US Gov Warns of Ransomware Attacks on Pipeline Operations
DHS’s CISA issued an alert this week to all U.S. critical infrastructure that a U.S. natural gas compressor station suffered a ransomware attack. While they claim that the attackers did not get control of the gas compression hardware, they did come damn close. The ransomware took all of the machines that manage the compressor station offline. The utility was able to remotely WATCH the compressor station, but that remote site was not configured to be able run the site. The result was that other compressor stations on the same pipeline had to be shut down for safety reasons and the entire pipeline wound up being shut down for two days.
It appears that there was no customer impact in this case (perhaps this station fed other downstream stations that were able to be fed from other pipelines), CISA says that there was a loss of revenue to the company. The article provides guidance on protecting industrial control networks.
While this time the bad guys were not able to take over the controllers that run the compressors, that may not be true next time. Source: Bleeping Computer
Amazon Finally Turns on Two Factor Authentication for Ring Web Site After PR Disaster
After many intrusions into customer’s Ring video cameras where hackers took over cameras and talked to kids using very inappropriate language, Ring finally made two factor authentication mandatory for all users. While other competitors turned on two factor authentication years ago, Amazon didn’t, probably because they thought customers might consider it “inconvenient”. Source: Bleeping Computer
Real-ID Requirement To Get On An Airplane is Oct 1st
After 9-11, Congress passed the Real ID act (in 2005) to set a single national standard for IDs used to get on airplanes and get into government buildings. For years, Homeland Security has been granting extensions and now, the current plan is for Real ID to go into effect for getting on airplanes and into government buildings in about 8 months.
DHS says that only 34% of the ID cards in the US are Real ID compliant.
That means that IF the government doesn’t change the rules and if people don’t have some other form of approved ID, potentially 66% of the people will not be able to get on an airplane after October 1 or even enter a federal office building.
That might cause some chaos. Driver’s license officials say that even if they work 24-7, they could not issue all of the remaining ID cards by October 1. Will DHS blink? Again? After all, we are coming up n the 20th anniversary of 9-11 and if terrorists have not been able to blow up airplanes or government buildings using non-Real-ID compliant IDs in the last 19 years, is this really a critical problem? Better off to have a Real ID compliant ID card and not have to argue the point. Source: MSN
One more time Hamas tricked Israeli soldiers into installing spyware on their phones. The Palestinians created fake personas on Facebook, Instagram and Telegram, including pictures of pretty young women such as this one.

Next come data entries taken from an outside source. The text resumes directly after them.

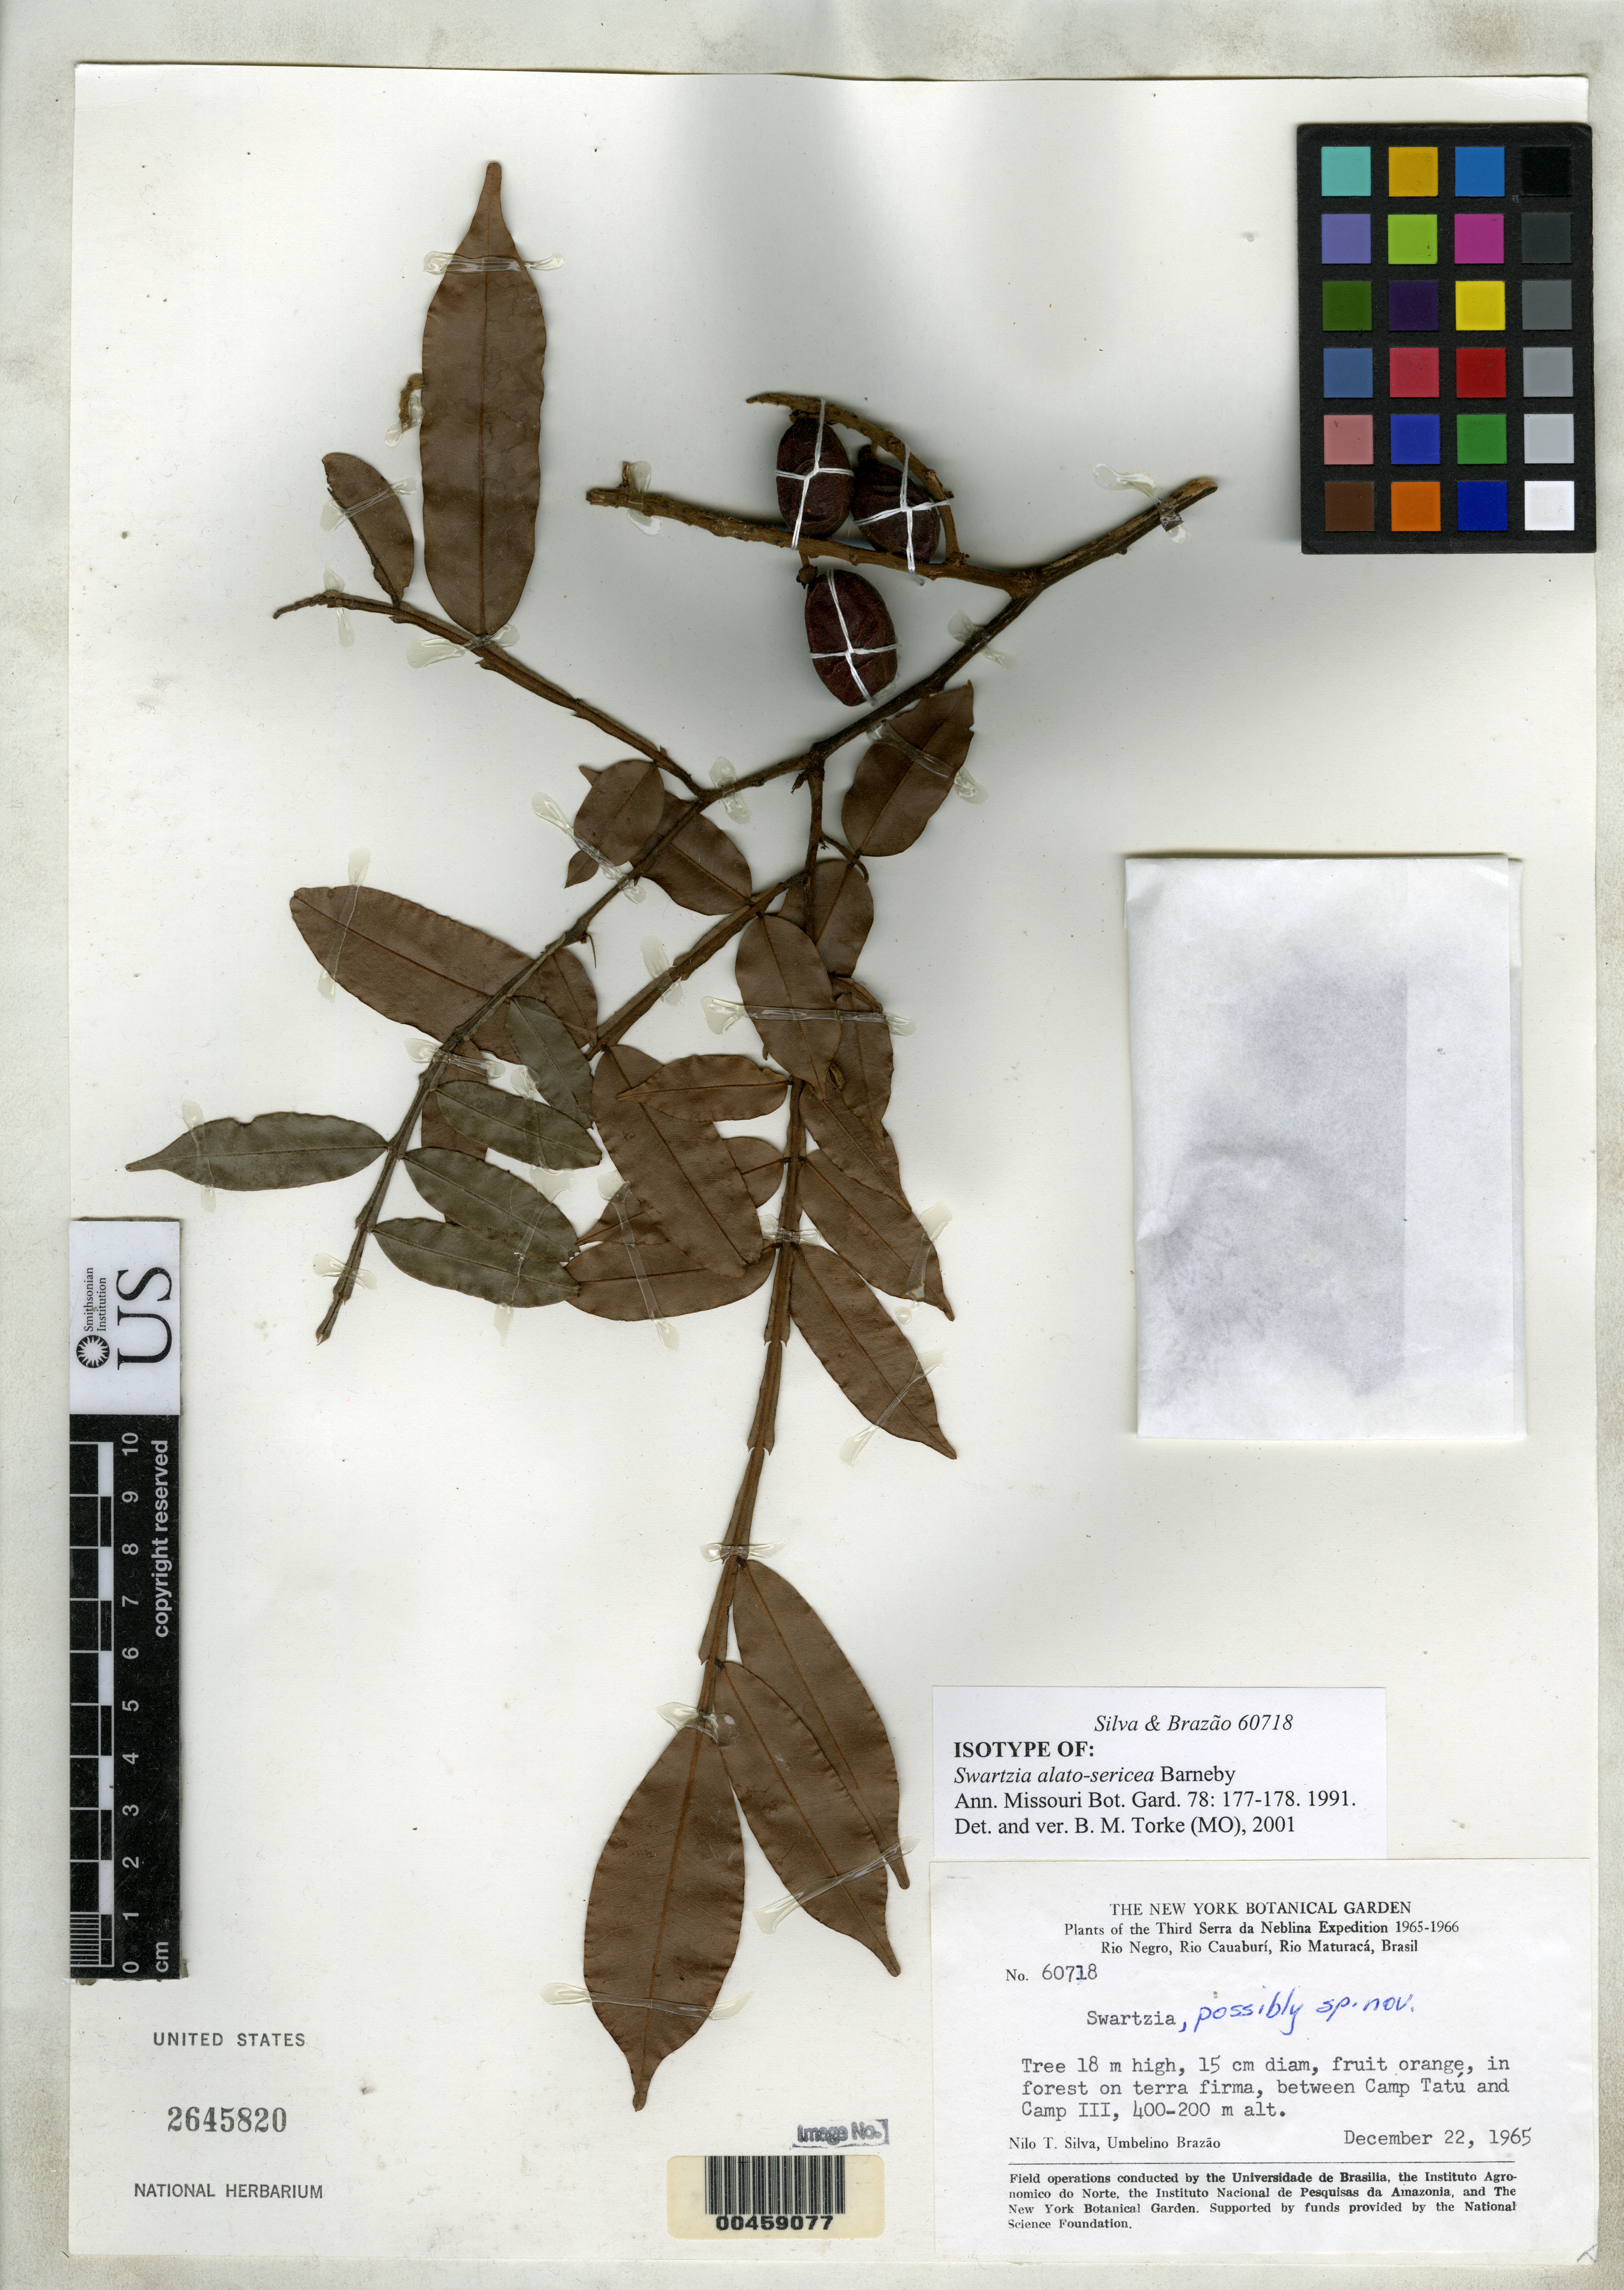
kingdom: Plantae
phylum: Tracheophyta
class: Magnoliopsida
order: Fabales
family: Fabaceae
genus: Swartzia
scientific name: Swartzia alato-sericea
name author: Barneby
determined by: Torke, B. M., (MO)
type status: Isotype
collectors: N. T. Silva & U. Brazão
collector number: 60718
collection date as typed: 22 Dec 1965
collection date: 1965-12-22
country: Brazil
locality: In forest on terra firma, between Camp Tatu and Camp III.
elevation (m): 200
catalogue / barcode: US 2645820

Unfortunately for the Palestinians, the Israeli Defense Forces caught wind of their plan and actually took out their hacking system before they were able to do much damage.
What is more interesting is that this is the third time in three years that the Palestinians have tried this trick. And, it keeps working. Source: Threatpost
AT&T, Verizon Join IBM in Exiting RSA Over Coronavirus
As fears of Coronavirus spread, the effect on the economy is growing. Mobile World Congress, the largest mobile-focused tech conference in the world, being held in Barcelona this year, was cancelled. Source: The Verge
Last Week, IBM cancelled their attendance and booth at RSA in San Francisco. This week their cancellations were joined by Verizon and AT&T. My guess is that attendance will be down significantly as well, without regard to whether tickets were already paid for or not. The total of exhibitors and sponsors who have decided to cancel is now up to 14. Source: Business Insider
These events generate huge income for businesses in the host cities and are very important for vendors looking for business.
This is likely going to continue to be an issue for event organizers and more events are likely to be cancelled.